• House c’ttee queries ENI’s inclusion in consortium for refinery rehab
• President approved firms, says NNPC
James Emejo in Abuja
The Nigerian Nigerian Petroleum Corporation (NNPC) on Tuesday refuted suggestions that it is currently bankrolling the fuel subsidy regime which has been subject of controversy between the executive and legislature.
The pricing template made available to lawmakers by the Petroleum Products Pricing Regulatory Agency (PPPRA) had indicated that the landing cost for petrol is between N160/N170 per litre while the official price remains N145 per litre.
But the administration of President Muhammadu Buhari has continued to deny payment of fuel subsidy to marketers, to the amazement of parliament, which said there was no appropriation for subsidy payments in the 2017 budget- meaning that if the government is actually paying subsidy, that could be in breach of the constitution as every public monies spent by the executive must be appropriated.
As a result, the House of Representatives, had passed a resolution setting up an adhoc committee to get to the root of the matter.
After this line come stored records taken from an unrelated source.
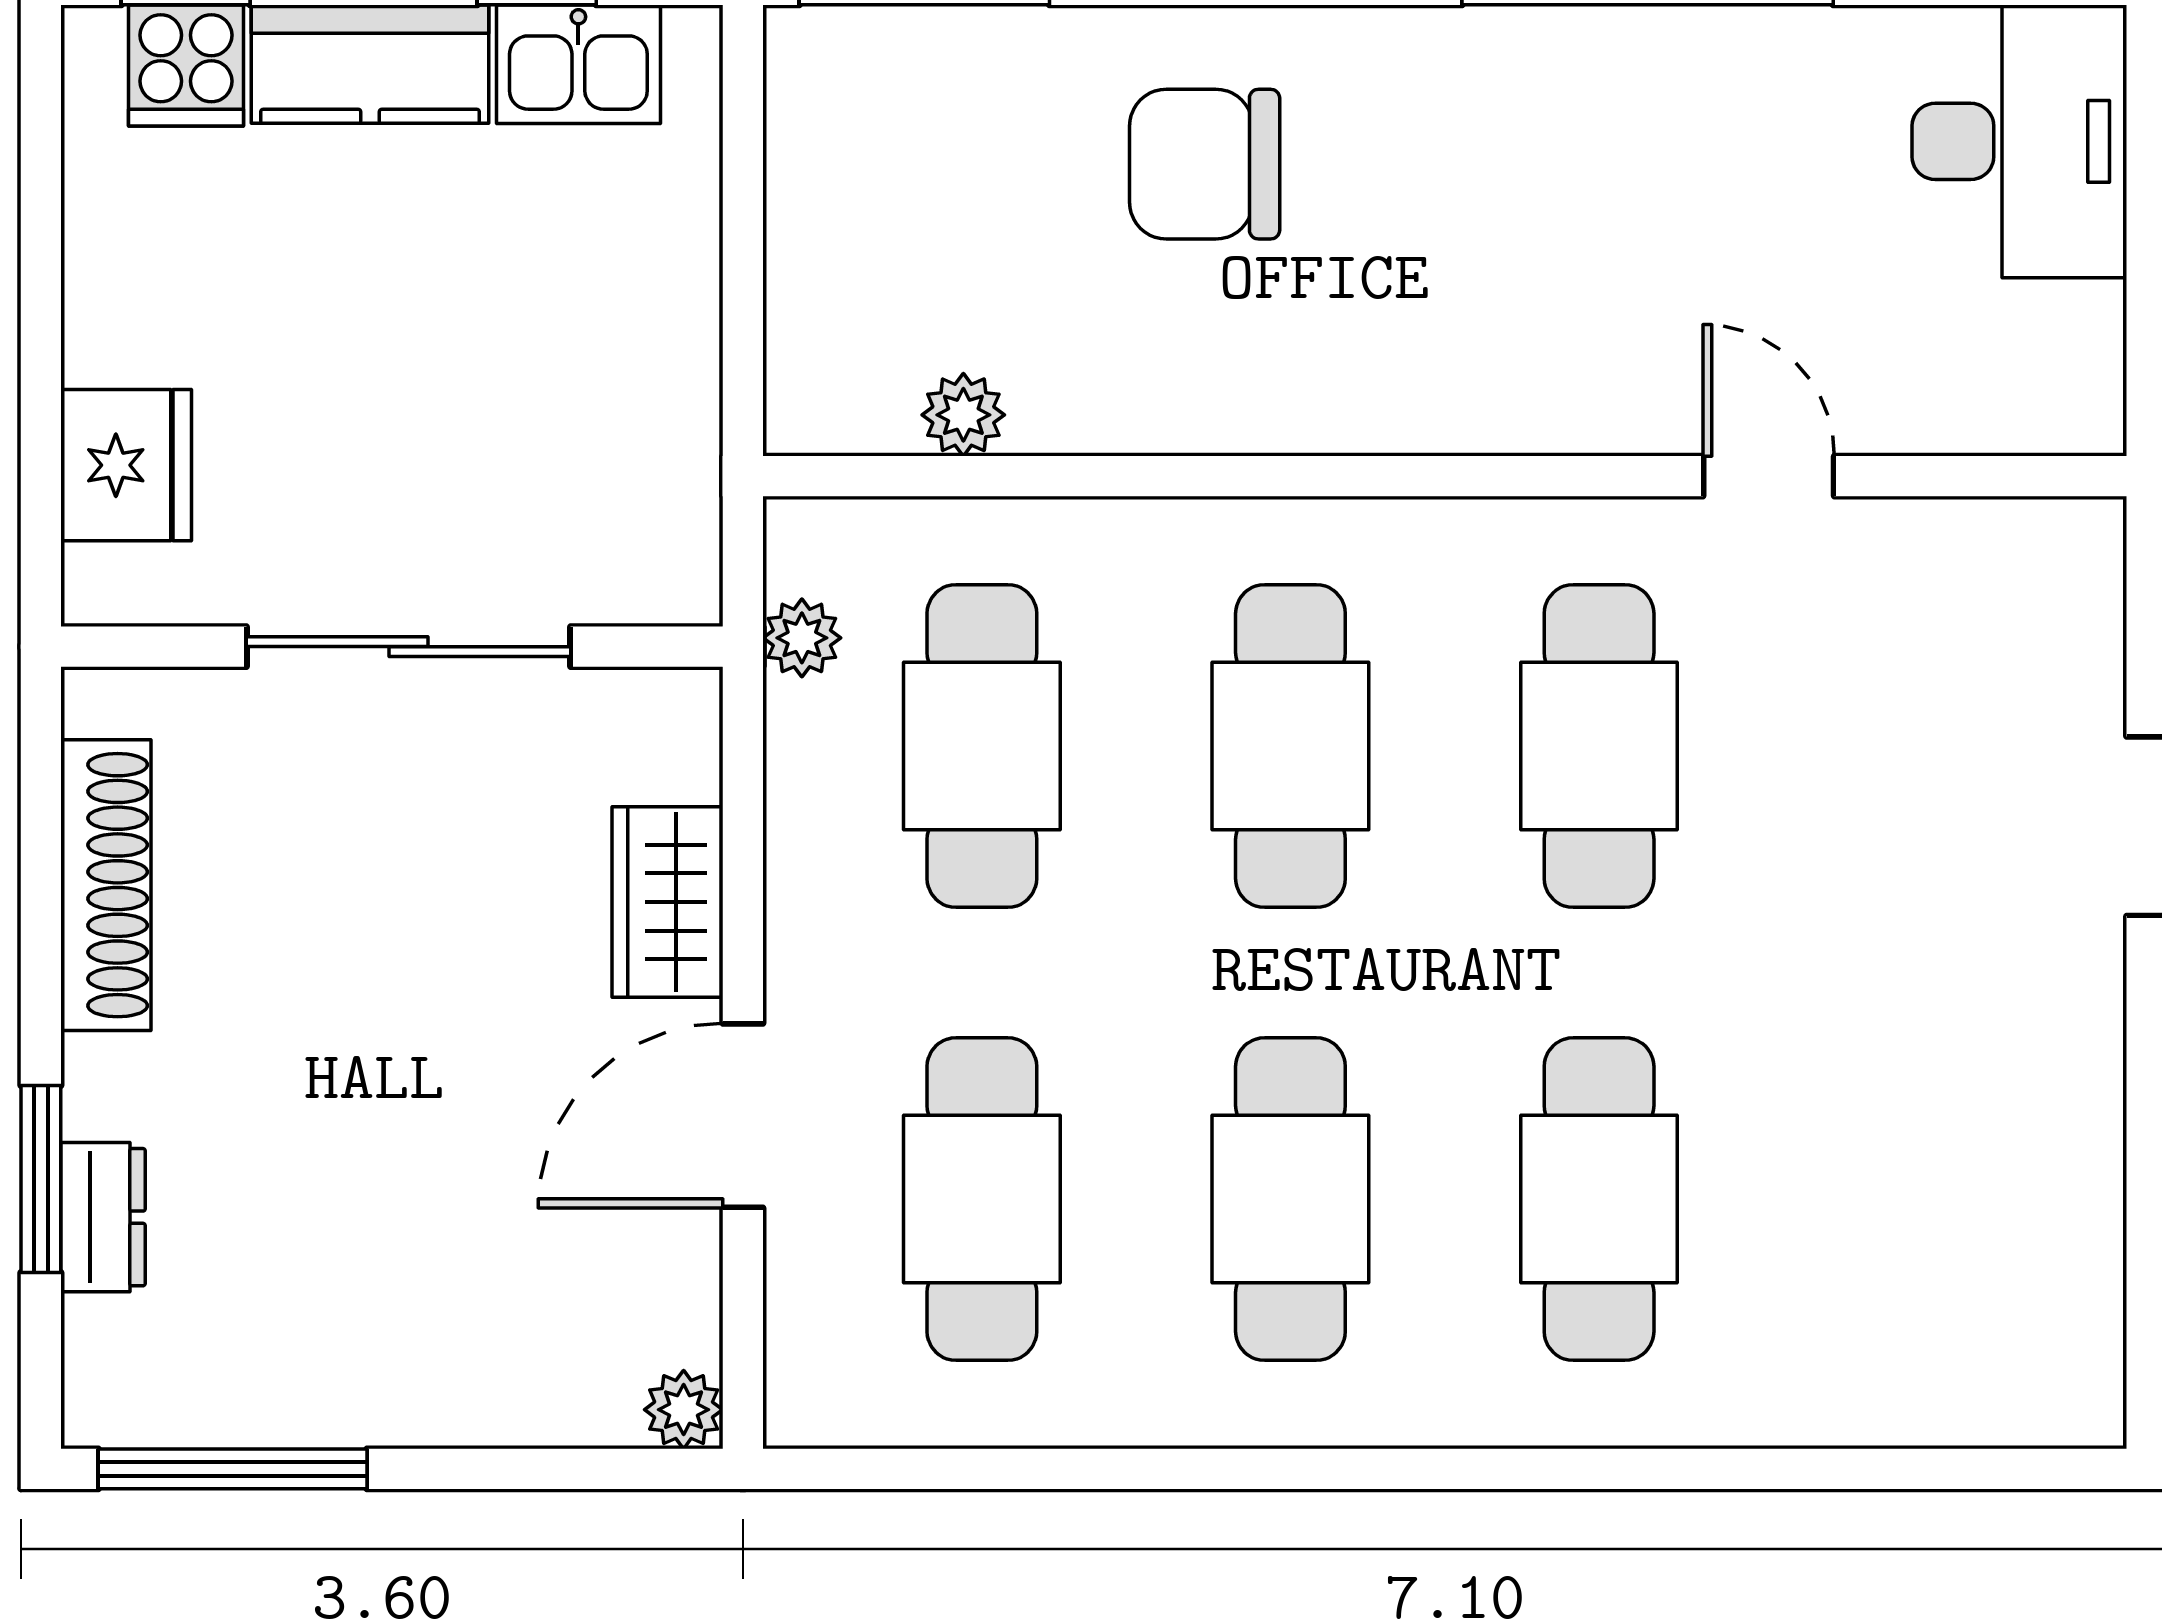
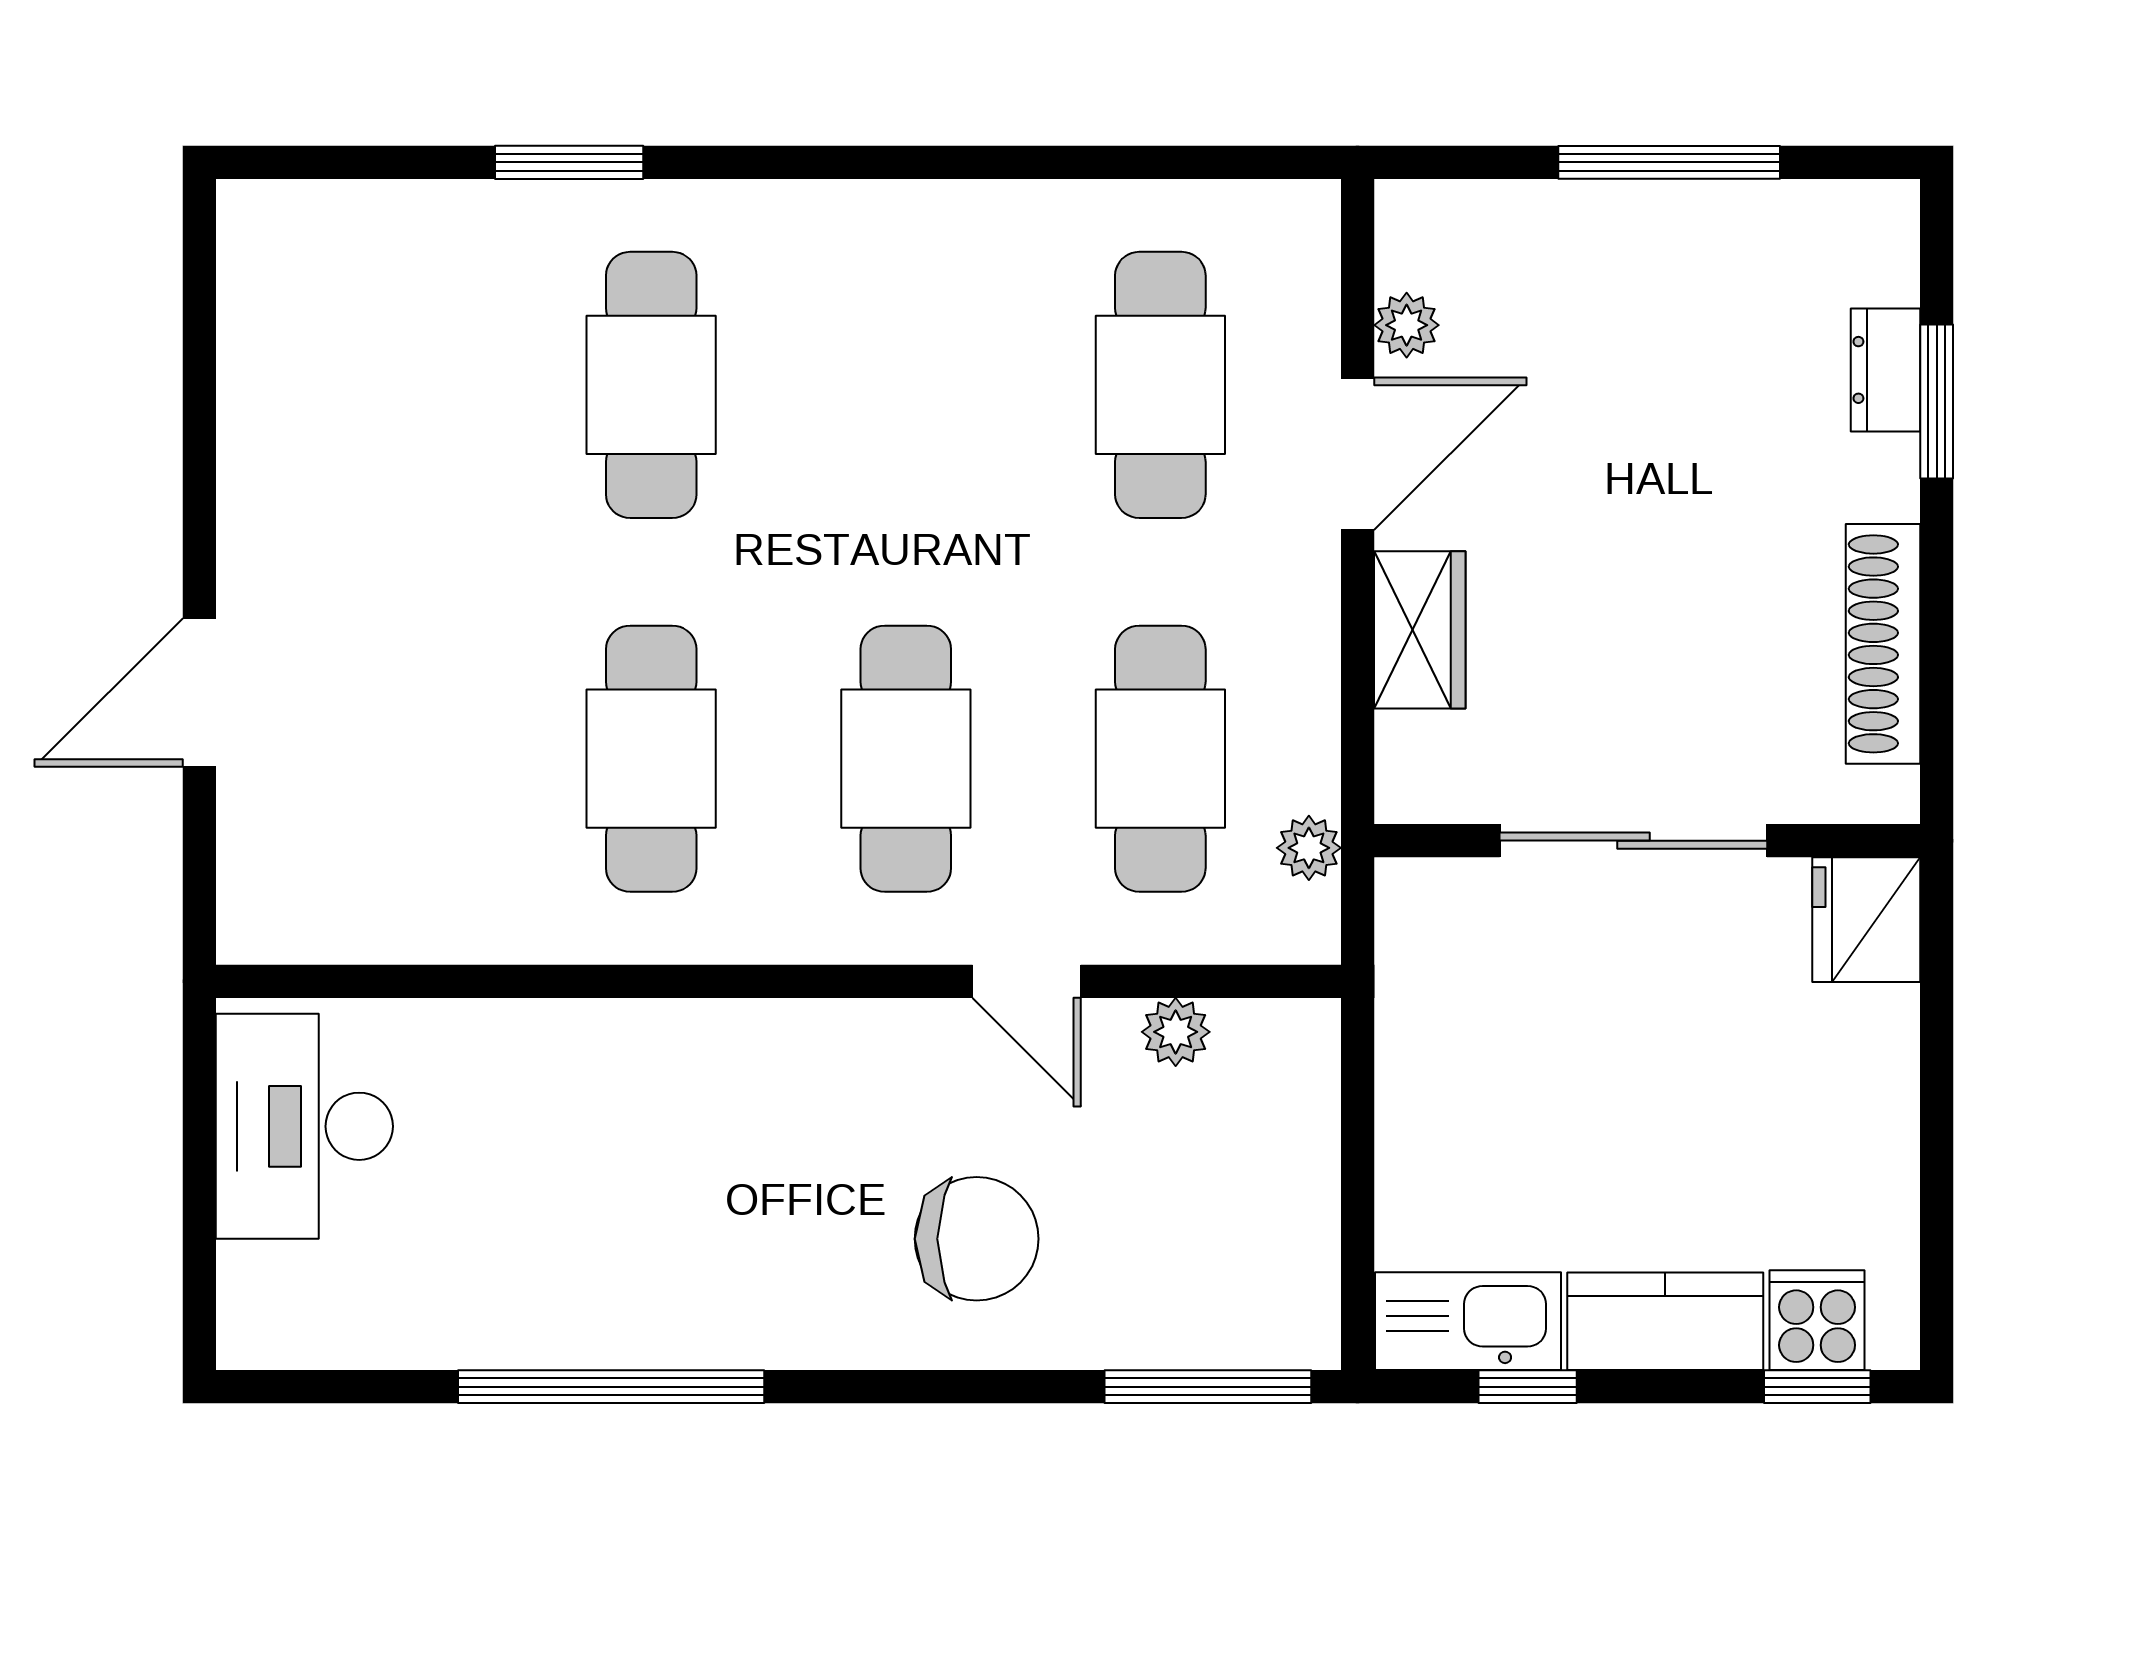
kitchen sink: (578, 64) -> (1468, 1321), width x1.38
desk: (2019, 141) -> (304, 1126), moved
fridge: (126, 465) -> (1866, 920), moved
door: (1769, 476) -> (1027, 981), moved
cafe table: (1290, 1199) -> (906, 385), removed
plant: (684, 1410) -> (1407, 325), moved
window: (233, 1469) -> (1669, 162), moved
window: (1698, 1469) -> (569, 162), added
Meanwhile, at the continuation of the two-day public hearing on the investigation on the status of the nation’s four refineries, their TAM to date and regular modular licensed refineries by the House ad hoc committee, chaired by Hon. Garba Datti Muhammad (APC, Kaduna), the NNPC’s Chief Operating Officer (Refinery Downstream), Mr. Anibo Craker was asked if the corporation funded the fuel subsidy payments.
The COO responded that, “NNPC does not pay subsidy.”
Muhammad, further inquired to know if the government does the payment.
But Craker, sensing the bait, side-stepped the questioned and maintained that NNPC doesn’t pay subsidy.
The chairman had wondered why NNPC had been unable to effect turn around maintenance on the nation’s refineries but could have money to pay fuel subsidy which runs into trillions of naira.
The committee, also picked holes in NNPC’s engagement of an Italian energy firm, ENI in the consortium for the rehabilitation of the country’s refineries.
A member of the committee, Hon. Razaq Atunwa (APC, Kwara) had pointed out that ENI, which had been accused in Italy for grand corruption with integrity issues, ought not to be part of a consortium engaged for both the old and new Port Harcourt refineries.
But the NNPC’s COO said due process was followed in the engagement of all companies.
He said Buhari actually approved the engagement of the consortia.
He said NNPC’s selection was focused on finding financiers who are consortium who had financing and technical expertise including marketing and logistics prowess.
Craker said the current plan is for comprehensive rehabilitation of all the refineries because “We’ve not consistently maintained the assets which are deteriorating.”
He said it made more sense to rehabilitate existing refineries rather than build new because of the cost implications.
However, the committee chairman ruled that NNPC should provide it with audited accounts of the four refineries for a five-year period including their budgets as well as documents on contractors engaged and their method of selection as well as evidence compliance with Public Procurement Act with one week.
He also demanded for Certificate of Completion from companies which had carried out TAM on the refineries.
Meanwhile, a representative of the Petroleum and Natural Gas Workers Senior Staff Association (PENGASSAN), Mr. Timothy Jaiyeoba, in his submission said NNPC was adopting a faulty model in the operation of the refineries.
He said TAM would not solve the current problem but rather, the use of two-refinery model.
He said:”The modus operandi needs to change. The problem is inadequate maintenance as and when due and not the age of refinery.”